------ Provided information

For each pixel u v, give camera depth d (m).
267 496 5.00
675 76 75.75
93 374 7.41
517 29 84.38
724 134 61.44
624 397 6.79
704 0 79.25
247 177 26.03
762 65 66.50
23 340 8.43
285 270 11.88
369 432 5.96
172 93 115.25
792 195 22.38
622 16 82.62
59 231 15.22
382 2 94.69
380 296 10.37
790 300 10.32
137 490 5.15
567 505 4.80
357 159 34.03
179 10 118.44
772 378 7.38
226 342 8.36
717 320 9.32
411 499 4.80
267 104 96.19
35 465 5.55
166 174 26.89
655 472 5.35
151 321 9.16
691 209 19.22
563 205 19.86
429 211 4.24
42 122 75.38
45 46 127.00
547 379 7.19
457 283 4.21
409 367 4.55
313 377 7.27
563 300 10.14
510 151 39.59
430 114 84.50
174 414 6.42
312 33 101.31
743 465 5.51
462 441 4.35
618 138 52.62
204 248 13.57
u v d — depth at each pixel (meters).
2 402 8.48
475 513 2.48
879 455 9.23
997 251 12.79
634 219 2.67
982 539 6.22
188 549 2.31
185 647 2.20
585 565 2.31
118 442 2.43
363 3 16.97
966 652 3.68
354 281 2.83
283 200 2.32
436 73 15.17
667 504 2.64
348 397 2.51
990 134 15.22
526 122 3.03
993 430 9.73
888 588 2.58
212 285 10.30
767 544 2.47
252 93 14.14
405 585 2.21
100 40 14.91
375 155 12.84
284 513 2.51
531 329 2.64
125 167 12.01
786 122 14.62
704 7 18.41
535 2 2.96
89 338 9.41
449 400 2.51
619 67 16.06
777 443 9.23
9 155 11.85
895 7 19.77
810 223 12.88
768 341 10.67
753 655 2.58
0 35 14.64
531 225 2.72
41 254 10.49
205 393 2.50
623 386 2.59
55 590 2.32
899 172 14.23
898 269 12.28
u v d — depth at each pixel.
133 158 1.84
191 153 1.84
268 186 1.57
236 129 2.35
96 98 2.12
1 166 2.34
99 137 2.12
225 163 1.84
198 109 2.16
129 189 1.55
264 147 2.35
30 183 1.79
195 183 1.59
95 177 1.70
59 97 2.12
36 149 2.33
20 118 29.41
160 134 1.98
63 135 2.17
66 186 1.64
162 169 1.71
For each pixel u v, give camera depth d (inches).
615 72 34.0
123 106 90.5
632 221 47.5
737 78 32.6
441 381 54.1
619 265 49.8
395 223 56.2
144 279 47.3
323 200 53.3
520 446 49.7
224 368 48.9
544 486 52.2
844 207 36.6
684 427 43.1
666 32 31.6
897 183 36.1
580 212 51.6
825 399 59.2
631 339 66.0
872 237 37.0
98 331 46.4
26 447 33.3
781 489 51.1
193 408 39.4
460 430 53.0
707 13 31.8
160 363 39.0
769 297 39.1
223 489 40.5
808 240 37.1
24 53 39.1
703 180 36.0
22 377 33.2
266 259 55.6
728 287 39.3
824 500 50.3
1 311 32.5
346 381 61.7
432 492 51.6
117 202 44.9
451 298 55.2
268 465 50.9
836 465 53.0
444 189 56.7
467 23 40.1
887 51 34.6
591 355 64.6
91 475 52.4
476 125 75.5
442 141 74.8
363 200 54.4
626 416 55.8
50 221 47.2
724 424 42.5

------------

▶ [Task requirements]
What you give back must match the records word for word.

▶ [Response to this exercise]
For each pixel u v, give camera depth d (m).
267 496 5.00
675 76 75.75
93 374 7.41
517 29 84.38
724 134 61.44
624 397 6.79
704 0 79.25
247 177 26.03
762 65 66.50
23 340 8.43
285 270 11.88
369 432 5.96
172 93 115.25
792 195 22.38
622 16 82.62
59 231 15.22
382 2 94.69
380 296 10.37
790 300 10.32
137 490 5.15
567 505 4.80
357 159 34.03
179 10 118.44
772 378 7.38
226 342 8.36
717 320 9.32
411 499 4.80
267 104 96.19
35 465 5.55
166 174 26.89
655 472 5.35
151 321 9.16
691 209 19.22
563 205 19.86
429 211 4.24
42 122 75.38
45 46 127.00
547 379 7.19
457 283 4.21
409 367 4.55
313 377 7.27
563 300 10.14
510 151 39.59
430 114 84.50
174 414 6.42
312 33 101.31
743 465 5.51
462 441 4.35
618 138 52.62
204 248 13.57
u v d — depth at each pixel (meters).
2 402 8.48
475 513 2.48
879 455 9.23
997 251 12.79
634 219 2.67
982 539 6.22
188 549 2.31
185 647 2.20
585 565 2.31
118 442 2.43
363 3 16.97
966 652 3.68
354 281 2.83
283 200 2.32
436 73 15.17
667 504 2.64
348 397 2.51
990 134 15.22
526 122 3.03
993 430 9.73
888 588 2.58
212 285 10.30
767 544 2.47
252 93 14.14
405 585 2.21
100 40 14.91
375 155 12.84
284 513 2.51
531 329 2.64
125 167 12.01
786 122 14.62
704 7 18.41
535 2 2.96
89 338 9.41
449 400 2.51
619 67 16.06
777 443 9.23
9 155 11.85
895 7 19.77
810 223 12.88
768 341 10.67
753 655 2.58
0 35 14.64
531 225 2.72
41 254 10.49
205 393 2.50
623 386 2.59
55 590 2.32
899 172 14.23
898 269 12.28
u v d — depth at each pixel.
133 158 1.84
191 153 1.84
268 186 1.57
236 129 2.35
96 98 2.12
1 166 2.34
99 137 2.12
225 163 1.84
198 109 2.16
129 189 1.55
264 147 2.35
30 183 1.79
195 183 1.59
95 177 1.70
59 97 2.12
36 149 2.33
20 118 29.41
160 134 1.98
63 135 2.17
66 186 1.64
162 169 1.71
For each pixel u v, give camera depth d (inches).
615 72 34.0
123 106 90.5
632 221 47.5
737 78 32.6
441 381 54.1
619 265 49.8
395 223 56.2
144 279 47.3
323 200 53.3
520 446 49.7
224 368 48.9
544 486 52.2
844 207 36.6
684 427 43.1
666 32 31.6
897 183 36.1
580 212 51.6
825 399 59.2
631 339 66.0
872 237 37.0
98 331 46.4
26 447 33.3
781 489 51.1
193 408 39.4
460 430 53.0
707 13 31.8
160 363 39.0
769 297 39.1
223 489 40.5
808 240 37.1
24 53 39.1
703 180 36.0
22 377 33.2
266 259 55.6
728 287 39.3
824 500 50.3
1 311 32.5
346 381 61.7
432 492 51.6
117 202 44.9
451 298 55.2
268 465 50.9
836 465 53.0
444 189 56.7
467 23 40.1
887 51 34.6
591 355 64.6
91 475 52.4
476 125 75.5
442 141 74.8
363 200 54.4
626 416 55.8
50 221 47.2
724 424 42.5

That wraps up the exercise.